I’ve been spraying kudzu with a kudzu specific herbicide for Saluda Community Land Trust for the past six or seven years, so I can spot one kudzu vine a mile away and deal with it quickly. But some jobs are big jobs, and getting the kudzu under control takes at least four years. It is of great satisfaction when we look at a parcel of land that was once covered with kudzu but is now kudzu free, covered with all sorts of other shrubs and young trees. Just don’t give up.

Now I will tell you the real reason why I chose to write about kudzu this month.

I see a lot of kudzu growing on a lot of land that is owned by someone who does not seem to be doing anything about it. Kudzu wants to survive (for that I have great respect) and kudzu left to its own devices WILL survive at the expense of everything in its way.
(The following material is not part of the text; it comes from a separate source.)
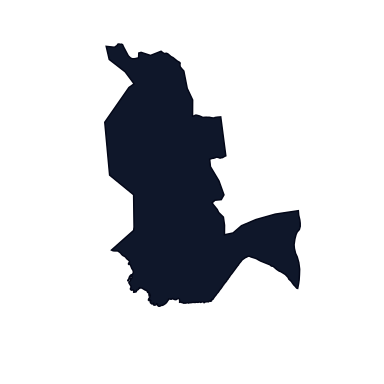 outline of Ciceron, Castries, Saint Lucia, rotated 292°
{"feature_id": "8701671B92087442166631", "entity_name": "Ciceron", "entity_type": "district", "adm_level": 2, "iso_a3": "LCA", "parent_name": "Saint Lucia", "parent_adm1": "Castries", "projection": "orthographic", "projection_center": [-61.013, 13.992], "detail": "fine", "context": "isolated", "style": "filled", "palette": "ink", "viewbox_px": 384, "rotation_deg": 292, "n_neighbors": 0, "source": "geoboundaries", "source_scale": "gbopen_adm2", "svg_char_len": 5775}
<svg xmlns="http://www.w3.org/2000/svg" viewBox="0 0 384 384"><g transform="rotate(292 192 192)"><path d="M214.5,297.6L202.7,277.5L190.4,261.6L179.3,250.5L169.4,245.4L164.5,238.1L173.4,234.6L180.5,230.5L183.0,224.4L185.2,222.0L188.3,216.4L189.5,214.7L193.0,216.4L195.9,222.0L201.3,222.7L212.4,212.8L222.4,199.6L229.0,196.1L229.4,196.6L230.5,197.8L230.9,198.4L231.4,199.4L232.6,200.8L233.1,201.2L233.6,201.9L233.9,203.7L233.9,205.1L234.3,205.9L234.6,206.1L235.4,207.5L236.0,207.9L236.6,208.4L237.2,208.8L238.2,209.8L272.4,190.5L272.0,189.7L270.7,187.1L270.1,186.2L269.8,185.5L269.1,185.0L268.9,184.6L268.6,183.9L268.3,182.9L267.8,180.2L267.5,179.4L266.5,176.8L266.1,175.9L265.3,174.3L265.2,173.8L265.3,172.3L265.3,170.2L265.0,167.9L264.8,166.8L263.7,165.6L262.6,164.7L262.5,164.1L277.6,158.1L286.2,148.8L301.1,139.1L302.4,136.4L303.7,134.1L305.5,133.1L307.1,132.7L307.6,131.8L307.9,129.3L309.5,124.1L309.7,121.8L311.0,118.0L311.1,116.5L310.5,115.3L309.9,114.5L310.1,113.9L310.2,112.9L310.9,110.6L303.1,102.4L302.4,92.5L300.9,90.6L300.2,90.9L296.4,92.2L294.2,89.1L293.2,86.8L293.2,84.9L293.9,83.1L294.4,81.9L300.7,74.4L302.6,72.4L302.6,71.9L302.7,71.4L302.3,70.8L302.0,69.7L301.9,68.9L301.5,68.1L300.9,67.7L300.0,67.9L299.5,67.7L299.3,67.3L299.1,67.1L298.7,67.0L297.7,66.3L297.1,65.7L294.9,57.9L283.9,65.6L278.4,85.0L270.6,97.8L265.3,94.4L224.0,85.0L176.8,109.3L167.6,138.9L137.8,151.4L134.5,152.3L124.7,147.4L108.0,139.1L107.9,140.1L108.0,140.9L108.1,141.5L109.3,144.6L109.5,145.4L109.4,146.0L109.2,146.7L109.1,147.4L108.6,148.8L107.7,150.3L107.2,151.9L107.1,153.2L107.0,154.0L106.7,154.9L106.3,155.6L106.1,155.8L105.9,156.1L105.3,157.7L105.2,158.4L104.6,159.6L104.3,160.1L103.7,160.2L103.4,160.3L103.0,160.2L102.6,160.0L102.2,159.9L101.7,160.0L101.4,160.1L101.2,160.5L101.6,160.9L101.7,161.5L101.5,161.8L100.7,162.8L98.4,165.0L97.8,166.0L97.2,166.7L96.8,167.0L95.9,167.6L95.1,167.8L94.3,167.8L92.7,167.5L92.4,167.4L92.7,167.0L92.6,166.7L92.4,166.5L92.1,166.6L91.5,167.0L91.4,167.2L91.5,167.3L91.7,167.6L91.5,167.9L91.3,168.1L90.9,168.3L90.3,168.4L89.7,168.5L89.4,168.5L88.9,168.2L88.6,168.0L88.4,167.7L88.5,167.4L88.8,166.8L89.1,166.6L90.0,166.6L90.7,166.9L91.0,167.0L91.6,166.7L91.3,166.1L91.0,166.0L90.5,165.9L90.0,165.8L89.2,165.8L88.0,166.0L87.8,166.0L87.7,165.9L87.0,165.8L86.7,165.7L86.1,165.5L85.9,165.6L85.7,165.8L85.8,166.0L86.0,166.2L86.4,166.2L86.9,166.2L87.6,166.2L88.3,166.5L88.4,166.8L88.3,167.1L87.9,167.8L87.4,168.1L86.8,168.1L85.8,167.8L85.3,167.5L84.8,167.4L84.4,167.4L84.0,167.7L82.4,169.9L81.9,170.5L81.3,171.0L80.6,171.2L80.1,171.2L79.8,171.1L79.4,171.1L79.0,171.2L78.8,171.4L78.5,171.8L78.4,172.3L78.4,173.0L78.7,173.2L79.1,173.5L78.9,174.5L78.4,175.4L78.0,175.4L77.8,175.3L77.4,175.3L77.2,175.5L77.8,176.6L78.6,177.6L78.9,177.6L79.4,177.4L79.8,177.7L80.1,177.6L80.5,177.7L80.7,178.1L81.1,178.4L81.8,178.8L82.1,178.7L82.3,178.7L83.2,178.9L83.7,179.3L83.4,179.6L83.6,179.7L83.9,180.7L84.2,181.5L84.1,182.0L83.6,185.0L83.6,186.3L83.4,187.2L83.3,187.5L83.0,187.9L82.5,188.3L82.9,189.1L82.8,189.3L82.5,189.5L82.2,189.4L82.1,190.2L81.9,190.7L81.6,190.9L81.7,190.6L81.4,190.3L81.1,190.3L81.0,190.6L80.7,190.9L80.2,190.9L79.7,191.1L79.8,191.3L80.0,191.3L80.7,191.6L80.7,191.9L80.2,192.2L79.6,192.3L79.0,192.3L78.4,192.2L77.2,192.0L76.4,191.9L75.5,192.1L75.4,192.5L76.0,193.0L75.3,193.2L75.5,194.0L75.9,194.1L75.9,194.4L75.8,194.6L75.4,194.6L74.9,194.4L74.4,194.6L73.8,194.9L73.4,195.9L73.2,196.8L73.4,197.1L73.9,197.5L74.3,198.0L73.8,198.0L73.0,198.6L72.9,199.2L73.2,199.9L73.6,200.5L74.3,201.1L74.6,201.1L75.0,200.9L75.2,201.0L75.1,201.3L75.3,201.7L75.3,201.9L75.2,202.1L74.8,202.0L74.7,202.1L74.3,202.3L73.9,202.9L73.6,203.6L73.8,204.5L74.1,205.0L74.6,205.4L75.0,205.4L75.5,206.5L75.8,206.7L75.9,207.1L76.6,207.8L78.8,209.3L80.4,209.9L83.0,210.4L83.2,210.6L84.1,210.6L84.5,211.4L84.6,211.9L84.6,212.4L85.1,213.4L85.7,213.6L86.1,214.0L86.0,214.4L85.8,214.9L85.8,215.2L85.8,216.0L85.9,216.8L86.4,217.7L86.7,218.0L87.2,218.2L88.1,218.9L88.3,219.2L88.3,219.5L88.1,220.0L87.9,220.5L87.4,220.8L86.0,221.6L85.4,221.7L85.2,221.8L85.7,222.5L85.6,223.0L85.7,223.9L85.9,224.5L86.0,224.9L85.7,225.4L85.7,225.6L85.9,225.8L86.1,226.6L86.6,227.7L87.3,228.8L87.7,229.3L87.8,230.0L87.8,230.6L88.6,231.3L88.8,231.8L88.8,232.2L89.0,232.6L89.5,233.2L89.7,233.6L90.4,235.1L90.6,235.9L90.7,236.3L91.0,236.6L91.5,237.4L91.7,238.3L92.1,239.2L92.4,239.4L92.9,240.4L93.0,241.0L92.9,241.3L92.9,241.5L93.6,242.1L93.9,242.5L94.2,243.2L94.3,243.8L94.2,244.3L93.9,244.7L94.0,244.8L94.3,244.9L95.2,245.7L95.7,246.7L96.0,247.3L96.2,247.6L96.2,247.9L96.4,248.5L97.5,249.1L97.7,249.4L97.6,250.1L97.7,250.3L98.0,250.6L98.6,250.9L98.8,250.8L99.1,250.5L99.7,250.5L100.0,250.8L100.1,251.3L100.4,251.5L100.8,251.7L101.0,251.6L101.6,251.8L101.8,251.8L103.5,252.2L105.6,252.9L107.2,253.2L108.2,253.6L109.0,253.9L111.9,254.5L113.3,255.0L116.0,255.6L117.9,255.9L118.1,256.2L118.3,256.2L118.9,256.1L119.4,256.2L119.7,256.5L121.2,257.0L122.5,257.4L123.2,257.4L123.8,257.6L124.5,257.9L125.1,258.0L125.6,258.0L127.6,258.6L128.8,258.7L131.6,259.6L140.6,261.9L141.0,262.0L141.6,262.3L142.1,262.4L142.7,262.4L144.4,262.9L145.8,263.4L147.5,263.8L148.3,264.2L151.1,266.0L152.4,267.3L153.0,267.6L153.8,268.7L154.0,269.8L153.9,270.5L153.9,271.2L154.3,275.8L154.2,277.6L153.9,279.2L154.1,279.3L153.7,281.0L153.7,291.6L153.1,293.3L153.5,295.1L152.0,299.4L151.3,302.6L151.4,303.9L151.1,305.9L150.5,309.3L150.6,309.7L150.3,309.8L148.8,313.1L147.5,314.4L147.1,315.5L146.2,317.8L145.5,318.7L144.0,321.1L143.4,322.6L142.1,325.1L142.2,326.1L146.8,325.2L150.5,324.3L155.6,322.6L160.8,320.7L166.5,317.5L171.2,313.9L173.9,311.0L178.0,308.1L181.3,306.4L187.0,305.0L191.6,304.4L194.3,304.5L197.4,305.6L200.7,305.2L203.6,304.0L206.5,302.4L210.5,299.6L214.5,297.6Z" fill="#0f172a" stroke="#020617" stroke-width="1.5"/></g></svg>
Kudzu is starving for sunlight, which is why it covers trees and shrubs and open embankments, resulting in death for everything that it suffocates. The only animal that seems to live under kudzu is groundhogs because there is nothing to eat beneath the kudzu; it’s nothing but bare earth.

But these landowners who do nothing but complain about the kudzu do nothing, and the kudzu keeps growing. Is it apathy? Or do these landowners think that they have no power to control the kudzu, that the plant is bigger than them. Or, do they think that the kudzu will not adversely affect the resale value of their land?

I can answer that question right off! A lot with a tax appraisal of $67,000 just sold in Saluda for $42,000. The landowner chose to not act when the Saluda Community Land Trust offered to put kudzu-eating goats on the lot if she would pay for the fencing, which would cost about $1,000. Have you ever heard of the saying “Penny wise and pound foolish”? The decision to do nothing cost her about $20,000 three years later.

When dealing with kudzu, it pays to understand the plant. These facts are very important:

• Kudzu vines always climb upwards left to right

• They cannot climb around anything greater than 8 ½ inch in diameter

• They cannot climb over top of itself more than 4 ½ feet off the ground

If you start watching carefully you will learn how your kudzu is growing, where it originates, and you can figure out how to contain it, and kill it!  It grows at a rate of 6 inches a day, but it has to start somewhere.

You can spray now with a kudzu specific herbicide. Cut it back and out of the trees this fall; then you can see where the new growth starts in May. Then attack the main roots with gusto, by digging out the crowns or cutting the vines and painting Transline or Lontrel on the fresh cut.

And don’t fool yourself into thinking that one attack will do. Kudzu WANTS to live! Each year you may kill 50 percent of what you have growing, which means that after two or three years, all you’ll have is a few surviving roots. But that’s all it takes for kudzu to start all over again. You have to keep watching, being ever vigilant!

But we are smarter than kudzu, I promise. All we have to do is care, and stick with it.

Do you love your land, and your trees? Then take care of it, and protect it from predators.

Kudzu is a predator, and it needs to go!